The political situation of the "imposing" nation is also very important. While in the case of Hong Kong a British-administered colony joined a less-democratic Chinese system, in the case of the Korean peninsula, the North would likely be absorbed by the democratic South. This makes political restrictions on the citizens of the North a tricky proposition, where people across both North and South as well as the international community would likely object to any such attempts. In addition to public outcry, both long and short-term political restrictions would run into constitutional obstacles as well. It would be difficult under current South Korean law to allow such limits on the rights of people who are technically citizens, calling into question the feasibility of such a proposal. 

Other, more far-reaching consequences may deter the limiting of political rights as well. Anti-government activism that has been suppressed in the North for decades may be rekindled through political suppression by the new Korean government. Even if problems do not initially arise, public sentiment against government policy may grow over time.
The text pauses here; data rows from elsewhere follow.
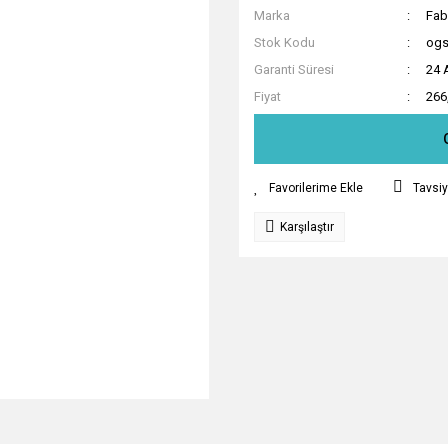
Marka
Fab
Stok Kodu
ogs
Garanti Süresi
24 
Fiyat
266
Tavsiy
Karşılaştır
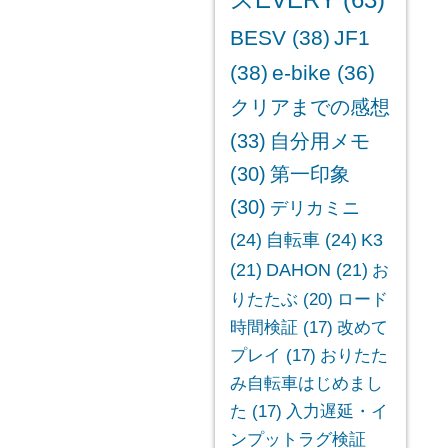
スEVERY
(63)
BESV
(38)
JF1
(38)
e-bike
(36)
クリアまでの感想
(33)
自分用メモ
(30)
第一印象
(30)
デリカミニ
(24)
自転車
(24)
K3
(21)
DAHON
(21)
お
りたたぶ
(20)
ロード
時間検証
(17)
改めて
プレイ
(17)
おりたた
み自転車はじめまし
た
(17)
入力遅延・イ
ンプットラグ検証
A return to less-democratic rule could severely damage the global image that South Korea has so carefully built up over recent decades. 
 
But we cannot completely rule out the "one country, two systems" approach, especially considering the possibility that the international community may react with understanding, and that opposition and dissent across the Korean peninsula may not pose an immediate threat. Alleviating the North of its current political issues and debt through the initial act of unification is likely to represent a significant improvement in quality of life for North Koreas citizens, even though they may not enjoy the full liberties available to their Southern counterparts.
 
While it remains unclear how the international community will react, there would likely be some opposition to the South imposing political restrictions on the North's citizens. The nuanced reasoning for such limits may be easier for diplomats and academics to grasp, but ordinary people may only see such moves as oppressive. The new system could be compared to Park Chung Hee's Yushin Constitution or Lee Kuan Yew's rule of Singapore, and many would question the righteousness of the free South imposing political restrictions on the long-oppressed North.  

Theoretically, if the new governing authorities could expect a transition free from societal and economic upheaval, then there should be nothing stopping the immediate expansion of the rights of North Koreans. But this is not a very likely scenario. The North is expected to see higher crime rates following the end of the Kim regime, putting an unprecedented strain on the emerging justice system. Immediately granting the North's citizens the same level of rights as the South may be a recipe for chaos and confusion. A more balanced approach would involve a gradual process granting rights as the situation permits.